O missionário, natural do Louriçal, agredido à catanada
em Moçambique, está fora de perigo, mas completamente
cego, confirmou ao DIÁRIO AS BEIRAS, o seu irmão,
padre António.
O padre António Gonçalves, de 75 anos, irmão
do missionário João, de 78 anos, era a imagem
da angústia, ontem à tarde no lugar de Santo
António, Louriçal, Pombal, onde falou com à nossa
reportagem. É ele o chefe da Missão da Boa Nova,
instalada há 21 anos no distrito de Chiúre, Norte
de Moçambique. Foi aí que o seu irmão
de sangue e de fé ficou gravemente ferido num assalto
levado a cabo por, pelo menos, dois homens à casa paroquial
onde vivem, de que resultou também a morte do guarda
da habitação.
O pároco deslocou-se a Portugal há dois meses
para uma intervenção cirúrgica devido
a glaucoma, que continua a aguardar no Hospital da Figueira
da Foz. Para trás deixou João Gonçalves
e o colega padre José Marques, actualmente a viver sozinho
na casa paroquial, motivo de grande preocupação,
atendendo a que “os assaltos para roubar as placas solares
se têm repetido com muita frequência desde Novembro
do ano passado”. Aliás, foi esse o móbil
do crime ocorrido no dia 14 de Março, tal como já havia
acontecido anteriormente, num total de 15 painéis solares
roubados do cimo da habitação e também
do telhado da igreja de Chiúre.
Entretanto, a polícia moçambicana anunciou que
deteve ontem dois suspeitos do ataque. Nássimo Acimo,
procurador da República naquele distrito moçambicano,
onde se localiza a missão atacada sexta-feira, adiantou
que “mais indivíduos poderão estar sob
custódia policial em breve, logo que o juiz de instrução
criminal legalize a sua prisão”.
“
Os elementos que recolhemos no local do crime indiciam a participação
de outras pessoas no crime em que morreu o nosso concidadão
e foi também atacado o padre Gonçalves”,
afirmou.
João Gonçalves, 78 anos, é conhecido como
padre, mas é o próprio irmão que o nega,
explicando que “é um leigo da mesma sociedade
missionária”, com os mesmos princípios
e valores, que ajudava no serviço religioso, na horta
e na criação de animais. Agora, encontra-se internado
no Hospital Central de Maputo, onde deverá ser submetido
a novas intervenções cirúrgicas, devido
aos diversos cortes a cabeça e nos braços, um
deles fracturado. Já anteriormente cego de um olho,
ficou totalmente invisual depois de um dos golpes de catana
ter atingido fatalmente a outra vista. Nos contactos telefónicos
com o irmão em Portugal, a vítima relatou que
os médicos afirmam que a única solução
possível seria um transplante, o que é inviável
em Moçambique.
Daquela noite, João Gonçalves recordou à Lusa
que “o guarda sentiu-os lá em cima no terraço.

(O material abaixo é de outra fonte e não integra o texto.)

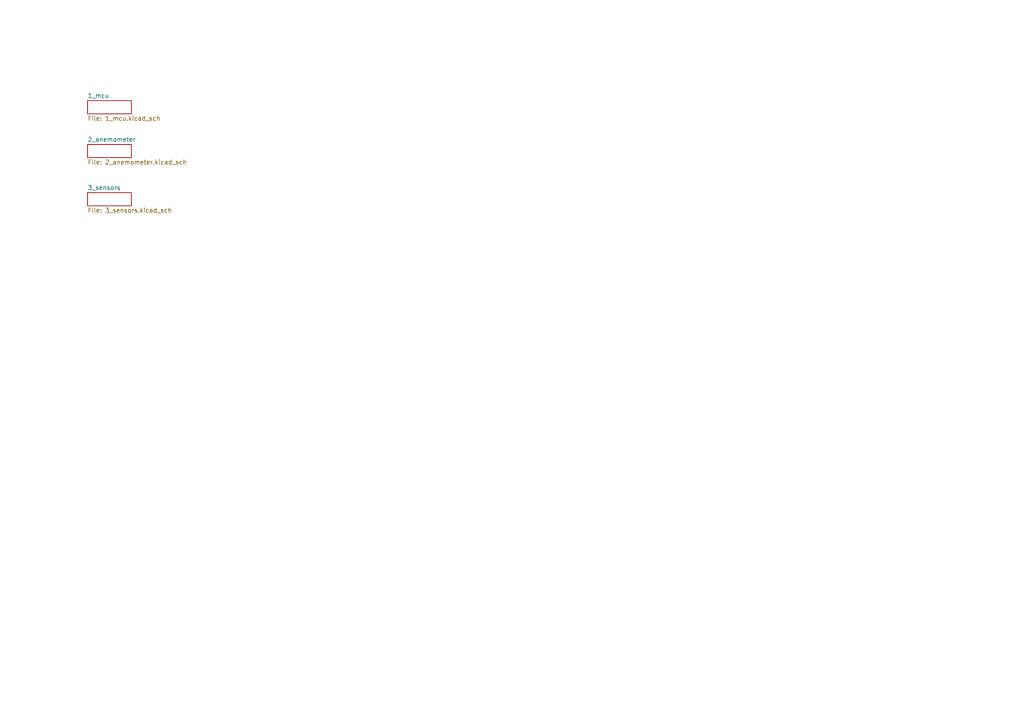
<source format=kicad_sch>
(kicad_sch
	(version 20250114)
	(generator "eeschema")
	(generator_version "9.0")
	(uuid "a30633bf-68dd-4888-88d6-d1ee9beba30f")
	(paper "A4")
	(lib_symbols)
	(sheet
		(at 25.4 41.91)
		(size 12.7 3.81)
		(exclude_from_sim no)
		(in_bom yes)
		(on_board yes)
		(dnp no)
		(fields_autoplaced yes)
		(stroke
			(width 0.1524)
			(type solid)
		)
		(fill
			(color 0 0 0 0.0000)
		)
		(uuid "c4162636-f9db-47cf-8544-d18e210c4d58")
		(property "Sheetname" "2_anemometer"
			(at 25.4 41.1984 0)
			(effects
				(font
					(size 1.27 1.27)
				)
				(justify left bottom)
			)
		)
		(property "Sheetfile" "2_anemometer.kicad_sch"
			(at 25.4 46.3046 0)
			(effects
				(font
					(size 1.27 1.27)
				)
				(justify left top)
			)
		)
		(instances
			(project "u_anemometer"
				(path "/a30633bf-68dd-4888-88d6-d1ee9beba30f"
					(page "3")
				)
			)
		)
	)
	(sheet
		(at 25.4 29.21)
		(size 12.7 3.81)
		(exclude_from_sim no)
		(in_bom yes)
		(on_board yes)
		(dnp no)
		(fields_autoplaced yes)
		(stroke
			(width 0.1524)
			(type solid)
		)
		(fill
			(color 0 0 0 0.0000)
		)
		(uuid "d8b5ed7a-2a3a-4cba-9ce3-8a59c7975a1d")
		(property "Sheetname" "1_mcu"
			(at 25.4 28.4984 0)
			(effects
				(font
					(size 1.27 1.27)
				)
				(justify left bottom)
			)
		)
		(property "Sheetfile" "1_mcu.kicad_sch"
			(at 25.4 33.6046 0)
			(effects
				(font
					(size 1.27 1.27)
				)
				(justify left top)
			)
		)
		(instances
			(project "u_anemometer"
				(path "/a30633bf-68dd-4888-88d6-d1ee9beba30f"
					(page "2")
				)
			)
		)
	)
	(sheet
		(at 25.4 55.88)
		(size 12.7 3.81)
		(exclude_from_sim no)
		(in_bom yes)
		(on_board yes)
		(dnp no)
		(fields_autoplaced yes)
		(stroke
			(width 0.1524)
			(type solid)
		)
		(fill
			(color 0 0 0 0.0000)
		)
		(uuid "e7b098b4-c9b7-4adf-a868-06518e67c458")
		(property "Sheetname" "3_sensors"
			(at 25.4 55.1684 0)
			(effects
				(font
					(size 1.27 1.27)
				)
				(justify left bottom)
			)
		)
		(property "Sheetfile" "3_sensors.kicad_sch"
			(at 25.4 60.2746 0)
			(effects
				(font
					(size 1.27 1.27)
				)
				(justify left top)
			)
		)
		(instances
			(project "u_anemometer"
				(path "/a30633bf-68dd-4888-88d6-d1ee9beba30f"
					(page "4")
				)
			)
		)
	)
	(sheet_instances
		(path "/"
			(page "1")
		)
	)
	(embedded_fonts no)
)

</source>
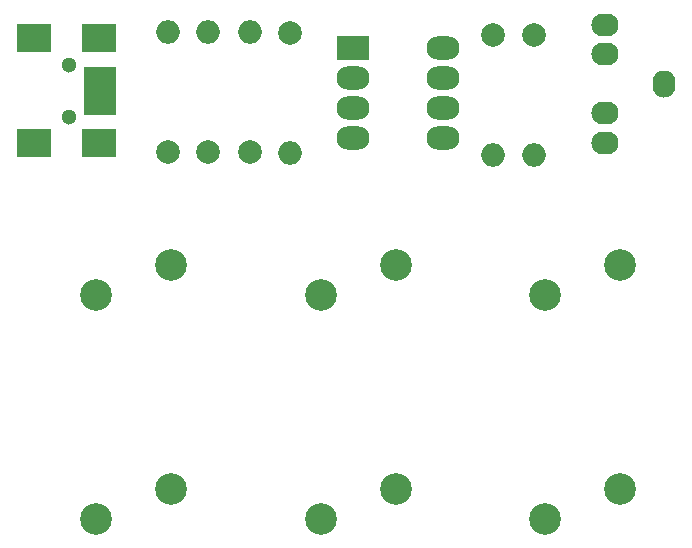
<source format=gts>
G04 #@! TF.FileFunction,Soldermask,Top*
%FSLAX46Y46*%
G04 Gerber Fmt 4.6, Leading zero omitted, Abs format (unit mm)*
G04 Created by KiCad (PCBNEW 4.0.6) date Sunday, July 23, 2017 'AMt' 03:34:07 AM*
%MOMM*%
%LPD*%
G01*
G04 APERTURE LIST*
%ADD10C,0.100000*%
%ADD11C,2.686000*%
%ADD12O,1.924000X2.300000*%
%ADD13O,2.300000X1.924000*%
%ADD14R,2.800000X2.000000*%
%ADD15O,2.800000X2.000000*%
%ADD16C,2.000000*%
%ADD17O,2.000000X2.000000*%
%ADD18R,2.700000X0.900000*%
%ADD19R,2.900000X2.400000*%
%ADD20C,1.300000*%
G04 APERTURE END LIST*
D10*
D11*
X123412000Y-113947000D03*
X117062000Y-116487000D03*
X142412000Y-94947000D03*
X136062000Y-97487000D03*
D12*
X165172000Y-79627000D03*
D13*
X160172000Y-82127000D03*
X160172000Y-77127000D03*
X160172000Y-84627000D03*
X160172000Y-74627000D03*
D14*
X138772000Y-76627000D03*
D15*
X146392000Y-84247000D03*
X138772000Y-79167000D03*
X146392000Y-81707000D03*
X138772000Y-81707000D03*
X146392000Y-79167000D03*
X138772000Y-84247000D03*
X146392000Y-76627000D03*
D16*
X126572000Y-85427000D03*
D17*
X126572000Y-75267000D03*
D16*
X123172000Y-85427000D03*
D17*
X123172000Y-75267000D03*
D16*
X130072000Y-85427000D03*
D17*
X130072000Y-75267000D03*
D16*
X133472000Y-75327000D03*
D17*
X133472000Y-85487000D03*
D16*
X154172000Y-75527000D03*
D17*
X154172000Y-85687000D03*
D16*
X150672000Y-75527000D03*
D17*
X150672000Y-85687000D03*
D18*
X117372000Y-78627000D03*
X117372000Y-79427000D03*
X117372000Y-80227000D03*
X117372000Y-81027000D03*
X117372000Y-81827000D03*
D19*
X117272000Y-75777000D03*
X111772000Y-75777000D03*
X117272000Y-84677000D03*
X111772000Y-84677000D03*
D20*
X114772000Y-78027000D03*
X114772000Y-82427000D03*
D11*
X123412000Y-94947000D03*
X117062000Y-97487000D03*
X142412000Y-113947000D03*
X136062000Y-116487000D03*
X161412000Y-94947000D03*
X155062000Y-97487000D03*
X161412000Y-113947000D03*
X155062000Y-116487000D03*
M02*

</source>
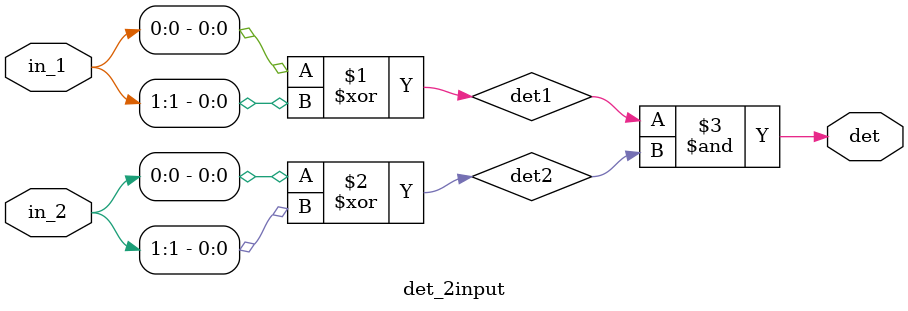
<source format=v>
module det_2input(input [1:0] in_1, in_2,
						output det);
						
wire det1, det2;

xor (det1, in_1[0],in_1[1]);
xor (det2, in_2[0],in_2[1]);
and (det,  det1, det2);
						
						
endmodule 
</source>
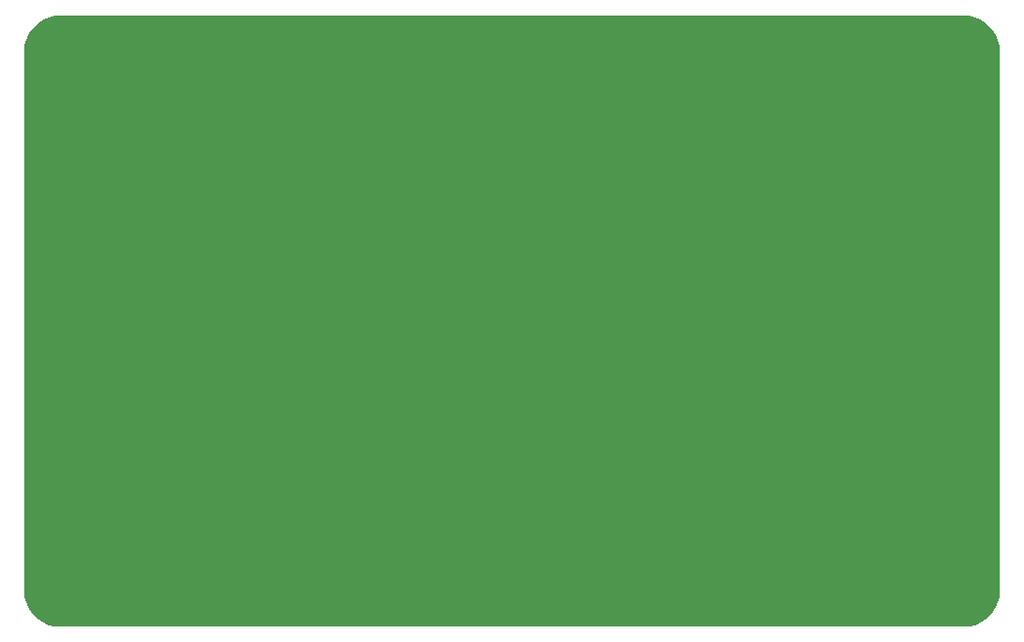
<source format=gbl>
G04*
G04 #@! TF.GenerationSoftware,Altium Limited,Altium Designer,23.8.1 (32)*
G04*
G04 Layer_Physical_Order=2*
G04 Layer_Color=16711680*
%FSLAX25Y25*%
%MOIN*%
G70*
G04*
G04 #@! TF.SameCoordinates,CE9800D7-1F77-4EEC-8F02-302C35C224A9*
G04*
G04*
G04 #@! TF.FilePolarity,Positive*
G04*
G01*
G75*
G36*
X325243Y210838D02*
X327096Y210393D01*
X328857Y209664D01*
X330482Y208668D01*
X331931Y207431D01*
X333168Y205981D01*
X334164Y204357D01*
X334893Y202596D01*
X335338Y200743D01*
X335483Y198904D01*
X335471Y198843D01*
Y13657D01*
X335483Y13596D01*
X335338Y11757D01*
X334893Y9904D01*
X334164Y8144D01*
X333168Y6519D01*
X331931Y5070D01*
X330482Y3832D01*
X328857Y2836D01*
X327096Y2107D01*
X325243Y1662D01*
X323404Y1517D01*
X323343Y1529D01*
X13657D01*
X13596Y1517D01*
X11757Y1662D01*
X9904Y2107D01*
X8144Y2836D01*
X6519Y3832D01*
X5070Y5070D01*
X3832Y6519D01*
X2836Y8144D01*
X2107Y9904D01*
X1662Y11757D01*
X1517Y13596D01*
X1529Y13657D01*
X1529Y198344D01*
X1529Y198843D01*
X1551Y199334D01*
X1662Y200743D01*
X2107Y202596D01*
X2836Y204357D01*
X3832Y205981D01*
X5070Y207431D01*
X6519Y208668D01*
X8144Y209664D01*
X9904Y210393D01*
X11757Y210838D01*
X13596Y210983D01*
X13657Y210971D01*
X323343D01*
X323404Y210983D01*
X325243Y210838D01*
D02*
G37*
M02*

</source>
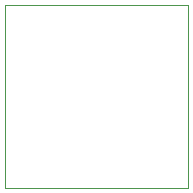
<source format=gbr>
%TF.GenerationSoftware,KiCad,Pcbnew,8.99.0-344-gfbc433deaa*%
%TF.CreationDate,2024-07-04T10:31:12-04:00*%
%TF.ProjectId,jig2,6a696732-2e6b-4696-9361-645f70636258,rev?*%
%TF.SameCoordinates,Original*%
%TF.FileFunction,Profile,NP*%
%FSLAX46Y46*%
G04 Gerber Fmt 4.6, Leading zero omitted, Abs format (unit mm)*
G04 Created by KiCad (PCBNEW 8.99.0-344-gfbc433deaa) date 2024-07-04 10:31:12*
%MOMM*%
%LPD*%
G01*
G04 APERTURE LIST*
%TA.AperFunction,Profile*%
%ADD10C,0.050000*%
%TD*%
G04 APERTURE END LIST*
D10*
X135000000Y-90000000D02*
X119500000Y-90000000D01*
X119500000Y-90000000D02*
X119500000Y-74500000D01*
X119500000Y-74500000D02*
X135000000Y-74500000D01*
X135000000Y-74500000D02*
X135000000Y-90000000D01*
M02*

</source>
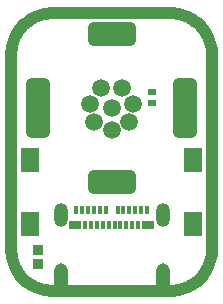
<source format=gts>
G04*
G04 #@! TF.GenerationSoftware,Altium Limited,Altium Designer,22.7.1 (60)*
G04*
G04 Layer_Color=8388736*
%FSLAX44Y44*%
%MOMM*%
G71*
G04*
G04 #@! TF.SameCoordinates,97EA9571-4948-4CBB-981D-70F8AE3DB673*
G04*
G04*
G04 #@! TF.FilePolarity,Negative*
G04*
G01*
G75*
%ADD17C,1.0000*%
%ADD18R,0.6516X0.5516*%
%ADD19R,0.9016X0.9016*%
%ADD20R,1.6016X2.1016*%
%ADD21R,0.4000X0.8000*%
%ADD22R,1.1000X0.8000*%
G04:AMPARAMS|DCode=23|XSize=5.1mm|YSize=2.1mm|CornerRadius=0.55mm|HoleSize=0mm|Usage=FLASHONLY|Rotation=270.000|XOffset=0mm|YOffset=0mm|HoleType=Round|Shape=RoundedRectangle|*
%AMROUNDEDRECTD23*
21,1,5.1000,1.0000,0,0,270.0*
21,1,4.0000,2.1000,0,0,270.0*
1,1,1.1000,-0.5000,-2.0000*
1,1,1.1000,-0.5000,2.0000*
1,1,1.1000,0.5000,2.0000*
1,1,1.1000,0.5000,-2.0000*
%
%ADD23ROUNDEDRECTD23*%
G04:AMPARAMS|DCode=24|XSize=4.1mm|YSize=2.1mm|CornerRadius=0.55mm|HoleSize=0mm|Usage=FLASHONLY|Rotation=0.000|XOffset=0mm|YOffset=0mm|HoleType=Round|Shape=RoundedRectangle|*
%AMROUNDEDRECTD24*
21,1,4.1000,1.0000,0,0,0.0*
21,1,3.0000,2.1000,0,0,0.0*
1,1,1.1000,1.5000,-0.5000*
1,1,1.1000,-1.5000,-0.5000*
1,1,1.1000,-1.5000,0.5000*
1,1,1.1000,1.5000,0.5000*
%
%ADD24ROUNDEDRECTD24*%
%ADD25C,1.5000*%
%ADD26O,1.2000X2.0000*%
%ADD27O,1.2000X2.5000*%
D17*
X50000Y-154995D02*
X52497Y-154906D01*
X54981Y-154639D01*
X57440Y-154195D01*
X59861Y-153577D01*
X62231Y-152788D01*
X64539Y-151832D01*
X66774Y-150714D01*
X68922Y-149439D01*
X70975Y-148014D01*
X72920Y-146446D01*
X74749Y-144744D01*
X76451Y-142915D01*
X78019Y-140970D01*
X79444Y-138918D01*
X80719Y-136769D01*
X81837Y-134535D01*
X82793Y-132226D01*
X83582Y-129856D01*
X84200Y-127435D01*
X84644Y-124976D01*
X84911Y-122492D01*
X85000Y-119995D01*
X-85000D02*
X-84911Y-122492D01*
X-84644Y-124976D01*
X-84200Y-127435D01*
X-83582Y-129856D01*
X-82793Y-132226D01*
X-81837Y-134535D01*
X-80719Y-136769D01*
X-79444Y-138918D01*
X-78019Y-140970D01*
X-76451Y-142915D01*
X-74749Y-144744D01*
X-72920Y-146447D01*
X-70975Y-148014D01*
X-68922Y-149439D01*
X-66774Y-150714D01*
X-64539Y-151832D01*
X-62231Y-152788D01*
X-59861Y-153577D01*
X-57440Y-154195D01*
X-54981Y-154639D01*
X-52497Y-154906D01*
X-50000Y-154995D01*
X-49995Y80000D02*
X-52492Y79911D01*
X-54976Y79644D01*
X-57435Y79200D01*
X-59856Y78582D01*
X-62227Y77793D01*
X-64535Y76837D01*
X-66769Y75719D01*
X-68918Y74444D01*
X-70970Y73019D01*
X-72915Y71451D01*
X-74744Y69749D01*
X-76446Y67920D01*
X-78014Y65975D01*
X-79439Y63922D01*
X-80714Y61774D01*
X-81832Y59539D01*
X-82788Y57231D01*
X-83577Y54861D01*
X-84195Y52440D01*
X-84639Y49981D01*
X-84906Y47497D01*
X-84995Y45000D01*
X84995D02*
X84906Y47497D01*
X84639Y49981D01*
X84195Y52440D01*
X83577Y54861D01*
X82788Y57231D01*
X81832Y59539D01*
X80714Y61774D01*
X79439Y63923D01*
X78014Y65975D01*
X76446Y67920D01*
X74744Y69749D01*
X72915Y71451D01*
X70970Y73019D01*
X68918Y74444D01*
X66769Y75719D01*
X64535Y76837D01*
X62226Y77793D01*
X59856Y78582D01*
X57435Y79200D01*
X54976Y79644D01*
X52492Y79911D01*
X49995Y80000D01*
X-50000Y-155000D02*
X50000D01*
X-85000Y-119995D02*
Y45000D01*
X-50000Y80000D02*
X50000D01*
X85000Y-119995D02*
Y45000D01*
D18*
X34250Y13000D02*
D03*
Y4000D02*
D03*
D19*
X-62500Y-120000D02*
D03*
Y-132500D02*
D03*
D20*
X-69000Y-44500D02*
D03*
Y-98500D02*
D03*
X69000D02*
D03*
Y-44500D02*
D03*
D21*
X22500Y-99500D02*
D03*
X17500D02*
D03*
X-30000Y-86500D02*
D03*
X-25000D02*
D03*
X-20000D02*
D03*
X-15000D02*
D03*
X-10000D02*
D03*
X-5000D02*
D03*
X5000D02*
D03*
X10000D02*
D03*
X15000D02*
D03*
X20000D02*
D03*
X25000Y-86500D02*
D03*
X30000Y-86500D02*
D03*
X12500Y-99500D02*
D03*
X7500D02*
D03*
X2500D02*
D03*
X-2500D02*
D03*
X-7500D02*
D03*
X-12500D02*
D03*
X-17500D02*
D03*
X-22500D02*
D03*
D22*
X31000D02*
D03*
X-31000D02*
D03*
D23*
X-62500Y0D02*
D03*
X62500D02*
D03*
D24*
X0Y-62500D02*
D03*
Y62500D02*
D03*
D25*
X18500Y3500D02*
D03*
X14500Y-12000D02*
D03*
X0Y0D02*
D03*
Y-18500D02*
D03*
X-14500Y-12000D02*
D03*
X-18500Y3500D02*
D03*
X-9000Y16500D02*
D03*
X9000D02*
D03*
D26*
X-43200Y-90600D02*
D03*
X43200D02*
D03*
D27*
X-43200Y-144200D02*
D03*
X43200D02*
D03*
M02*

</source>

Foi lá e foi apanhado por um bandido. Eu não
tive coragem de o deixar sozinho e fui acudir, mas não
acudi nada”. O guarda foi entretanto lançado do
alto do telhado para o solo, ficando gravemente ferido, vindo
a morrer no dia seguinte. O irmão, em Portugal, garante
que irá regressar, assim que esteja restabelecido da
intervenção cirúrgica prevista. Os olhos
são, aliás, um órgão especialmente
vulnerável entre a família Gonçalves da
povoação de Santo António, uma vez que
um outro irmão, de 81 anos, também já foi
operado e a irmã mais velha, de 84 anos, está completamente
cega devido ao glaucoma.
O pároco explicou que é missionário em
Moçambique desde 1967, tendo recebido João em
1987. “Passei grandes dificuldades com as perseguições,
depois com a guerra e agora os ladrões, para além
da hostilidade política, que também não
falta”, lamenta o religioso, queixando-se de que já várias
vezes havia pedido mais segurança à polícia
local, sem resultados práticos. Quanto ao estado de
saúde do irmão, internado em Maputo, reconhece
que “é uma vida que se transforma para um homem
que deixou de ver, o que é um sofrimento muito pesado”.